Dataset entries
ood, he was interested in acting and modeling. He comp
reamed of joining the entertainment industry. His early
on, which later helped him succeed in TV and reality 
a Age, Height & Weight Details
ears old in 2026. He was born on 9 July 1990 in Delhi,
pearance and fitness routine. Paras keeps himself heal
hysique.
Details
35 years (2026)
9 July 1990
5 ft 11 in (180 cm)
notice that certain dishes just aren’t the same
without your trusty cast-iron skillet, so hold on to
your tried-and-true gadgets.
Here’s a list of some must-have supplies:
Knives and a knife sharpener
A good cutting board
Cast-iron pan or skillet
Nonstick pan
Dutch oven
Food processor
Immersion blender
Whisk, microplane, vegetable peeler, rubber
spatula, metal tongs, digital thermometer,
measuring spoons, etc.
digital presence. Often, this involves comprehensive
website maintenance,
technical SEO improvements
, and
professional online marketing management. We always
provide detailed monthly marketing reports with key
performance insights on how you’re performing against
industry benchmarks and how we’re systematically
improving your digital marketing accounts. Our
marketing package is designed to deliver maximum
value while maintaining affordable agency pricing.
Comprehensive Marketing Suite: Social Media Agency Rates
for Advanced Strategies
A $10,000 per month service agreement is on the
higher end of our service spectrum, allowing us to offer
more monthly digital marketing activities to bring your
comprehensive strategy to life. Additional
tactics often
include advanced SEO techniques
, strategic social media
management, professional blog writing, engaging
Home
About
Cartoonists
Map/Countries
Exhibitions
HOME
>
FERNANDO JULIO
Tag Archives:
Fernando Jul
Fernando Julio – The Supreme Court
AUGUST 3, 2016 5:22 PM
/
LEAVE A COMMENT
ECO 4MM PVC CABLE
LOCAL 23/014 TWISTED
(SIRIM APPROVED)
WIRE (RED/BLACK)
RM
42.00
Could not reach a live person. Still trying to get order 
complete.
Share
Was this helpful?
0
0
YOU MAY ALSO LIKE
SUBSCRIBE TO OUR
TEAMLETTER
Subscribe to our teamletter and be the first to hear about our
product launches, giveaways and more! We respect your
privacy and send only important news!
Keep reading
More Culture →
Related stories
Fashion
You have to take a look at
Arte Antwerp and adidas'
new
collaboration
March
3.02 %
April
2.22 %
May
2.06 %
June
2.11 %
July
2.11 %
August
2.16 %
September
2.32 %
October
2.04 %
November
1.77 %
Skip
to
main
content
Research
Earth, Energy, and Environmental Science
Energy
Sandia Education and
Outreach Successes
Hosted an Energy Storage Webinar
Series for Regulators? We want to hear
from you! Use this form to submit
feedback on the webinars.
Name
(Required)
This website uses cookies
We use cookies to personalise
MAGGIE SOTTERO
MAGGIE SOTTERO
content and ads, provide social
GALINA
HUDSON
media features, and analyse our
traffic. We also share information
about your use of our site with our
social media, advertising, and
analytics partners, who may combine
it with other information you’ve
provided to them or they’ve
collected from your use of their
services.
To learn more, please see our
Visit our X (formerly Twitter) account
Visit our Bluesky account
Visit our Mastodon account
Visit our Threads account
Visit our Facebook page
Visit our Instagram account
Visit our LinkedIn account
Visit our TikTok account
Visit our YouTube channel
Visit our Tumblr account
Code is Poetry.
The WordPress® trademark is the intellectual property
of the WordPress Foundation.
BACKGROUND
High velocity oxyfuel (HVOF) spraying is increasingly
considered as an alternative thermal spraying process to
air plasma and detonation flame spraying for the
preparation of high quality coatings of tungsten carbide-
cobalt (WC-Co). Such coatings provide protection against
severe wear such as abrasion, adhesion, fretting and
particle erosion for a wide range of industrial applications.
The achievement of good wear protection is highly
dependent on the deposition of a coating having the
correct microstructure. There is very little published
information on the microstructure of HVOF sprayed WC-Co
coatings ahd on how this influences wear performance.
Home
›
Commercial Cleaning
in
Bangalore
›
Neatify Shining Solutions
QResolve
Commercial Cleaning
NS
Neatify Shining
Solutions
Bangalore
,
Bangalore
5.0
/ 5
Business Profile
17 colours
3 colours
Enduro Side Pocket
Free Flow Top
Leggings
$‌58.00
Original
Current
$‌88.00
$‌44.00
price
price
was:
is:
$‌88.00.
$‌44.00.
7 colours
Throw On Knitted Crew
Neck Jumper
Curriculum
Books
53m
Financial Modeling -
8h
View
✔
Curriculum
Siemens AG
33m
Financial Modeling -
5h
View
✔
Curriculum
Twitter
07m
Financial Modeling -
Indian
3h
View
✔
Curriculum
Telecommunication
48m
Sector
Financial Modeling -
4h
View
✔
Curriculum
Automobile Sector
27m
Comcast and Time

• What the exercise asks
All records are to be restated exactly, from the first line to the last line.

• Result for this task
ood, he was interested in acting and modeling. He comp
reamed of joining the entertainment industry. His early
on, which later helped him succeed in TV and reality 
a Age, Height & Weight Details
ears old in 2026. He was born on 9 July 1990 in Delhi,
pearance and fitness routine. Paras keeps himself heal
hysique.
Details
35 years (2026)
9 July 1990
5 ft 11 in (180 cm)
notice that certain dishes just aren’t the same
without your trusty cast-iron skillet, so hold on to
your tried-and-true gadgets.
Here’s a list of some must-have supplies:
Knives and a knife sharpener
A good cutting board
Cast-iron pan or skillet
Nonstick pan
Dutch oven
Food processor
Immersion blender
Whisk, microplane, vegetable peeler, rubber
spatula, metal tongs, digital thermometer,
measuring spoons, etc.
digital presence. Often, this involves comprehensive
website maintenance,
technical SEO improvements
, and
professional online marketing management. We always
provide detailed monthly marketing reports with key
performance insights on how you’re performing against
industry benchmarks and how we’re systematically
improving your digital marketing accounts. Our
marketing package is designed to deliver maximum
value while maintaining affordable agency pricing.
Comprehensive Marketing Suite: Social Media Agency Rates
for Advanced Strategies
A $10,000 per month service agreement is on the
higher end of our service spectrum, allowing us to offer
more monthly digital marketing activities to bring your
comprehensive strategy to life. Additional
tactics often
include advanced SEO techniques
, strategic social media
management, professional blog writing, engaging
Home
About
Cartoonists
Map/Countries
Exhibitions
HOME
>
FERNANDO JULIO
Tag Archives:
Fernando Jul
Fernando Julio – The Supreme Court
AUGUST 3, 2016 5:22 PM
/
LEAVE A COMMENT
ECO 4MM PVC CABLE
LOCAL 23/014 TWISTED
(SIRIM APPROVED)
WIRE (RED/BLACK)
RM
42.00
Could not reach a live person. Still trying to get order 
complete.
Share
Was this helpful?
0
0
YOU MAY ALSO LIKE
SUBSCRIBE TO OUR
TEAMLETTER
Subscribe to our teamletter and be the first to hear about our
product launches, giveaways and more! We respect your
privacy and send only important news!
Keep reading
More Culture →
Related stories
Fashion
You have to take a look at
Arte Antwerp and adidas'
new
collaboration
March
3.02 %
April
2.22 %
May
2.06 %
June
2.11 %
July
2.11 %
August
2.16 %
September
2.32 %
October
2.04 %
November
1.77 %
Skip
to
main
content
Research
Earth, Energy, and Environmental Science
Energy
Sandia Education and
Outreach Successes
Hosted an Energy Storage Webinar
Series for Regulators? We want to hear
from you! Use this form to submit
feedback on the webinars.
Name
(Required)
This website uses cookies
We use cookies to personalise
MAGGIE SOTTERO
MAGGIE SOTTERO
content and ads, provide social
GALINA
HUDSON
media features, and analyse our
traffic. We also share information
about your use of our site with our
social media, advertising, and
analytics partners, who may combine
it with other information you’ve
provided to them or they’ve
collected from your use of their
services.
To learn more, please see our
Visit our X (formerly Twitter) account
Visit our Bluesky account
Visit our Mastodon account
Visit our Threads account
Visit our Facebook page
Visit our Instagram account
Visit our LinkedIn account
Visit our TikTok account
Visit our YouTube channel
Visit our Tumblr account
Code is Poetry.
The WordPress® trademark is the intellectual property
of the WordPress Foundation.
BACKGROUND
High velocity oxyfuel (HVOF) spraying is increasingly
considered as an alternative thermal spraying process to
air plasma and detonation flame spraying for the
preparation of high quality coatings of tungsten carbide-
cobalt (WC-Co). Such coatings provide protection against
severe wear such as abrasion, adhesion, fretting and
particle erosion for a wide range of industrial applications.
The achievement of good wear protection is highly
dependent on the deposition of a coating having the
correct microstructure. There is very little published
information on the microstructure of HVOF sprayed WC-Co
coatings ahd on how this influences wear performance.
Home
›
Commercial Cleaning
in
Bangalore
›
Neatify Shining Solutions
QResolve
Commercial Cleaning
NS
Neatify Shining
Solutions
Bangalore
,
Bangalore
5.0
/ 5
Business Profile
17 colours
3 colours
Enduro Side Pocket
Free Flow Top
Leggings
$‌58.00
Original
Current
$‌88.00
$‌44.00
price
price
was:
is:
$‌88.00.
$‌44.00.
7 colours
Throw On Knitted Crew
Neck Jumper
Curriculum
Books
53m
Financial Modeling -
8h
View
✔
Curriculum
Siemens AG
33m
Financial Modeling -
5h
View
✔
Curriculum
Twitter
07m
Financial Modeling -
Indian
3h
View
✔
Curriculum
Telecommunication
48m
Sector
Financial Modeling -
4h
View
✔
Curriculum
Automobile Sector
27m
Comcast and Time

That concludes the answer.